◆ Input material
::::::::

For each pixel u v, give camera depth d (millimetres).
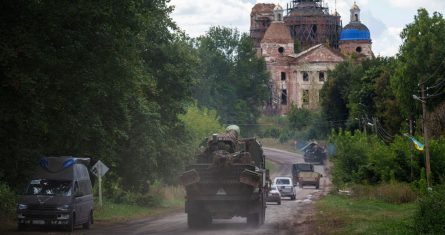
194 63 62188
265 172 37875
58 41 31453
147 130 54750
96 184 55938
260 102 187875
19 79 28969
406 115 96062
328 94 152875
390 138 102875
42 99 31500
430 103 85562
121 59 35188
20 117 31594
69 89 33594
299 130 173750
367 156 78125
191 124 106375
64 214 31906
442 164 63188
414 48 95312
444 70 92188
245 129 175625
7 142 35656
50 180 33062
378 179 71688
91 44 32500
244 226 35281
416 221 26969
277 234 29516
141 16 33844
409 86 94625
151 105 55750
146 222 39750
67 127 37750
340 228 31266
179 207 62312
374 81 123125
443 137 72125
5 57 28078
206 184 34000
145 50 58594
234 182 33875
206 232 31203
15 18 29656
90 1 30188
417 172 64500
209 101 169375
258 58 185000
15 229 33125
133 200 58469
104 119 44625
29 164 38750
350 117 131375
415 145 64625
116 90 39812
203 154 36031
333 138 93625
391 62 127188
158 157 61188
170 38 60594
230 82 179125
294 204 63000
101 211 46688
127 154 55281
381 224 30766
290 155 158250
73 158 34094
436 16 98375
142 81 47125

::::::::

◆ Brief
Copy exactly, please, the span of lines that begins at the line with "350 117 131375" and ends at the last line of the data, both included.

◆ Exercise output
350 117 131375
415 145 64625
116 90 39812
203 154 36031
333 138 93625
391 62 127188
158 157 61188
170 38 60594
230 82 179125
294 204 63000
101 211 46688
127 154 55281
381 224 30766
290 155 158250
73 158 34094
436 16 98375
142 81 47125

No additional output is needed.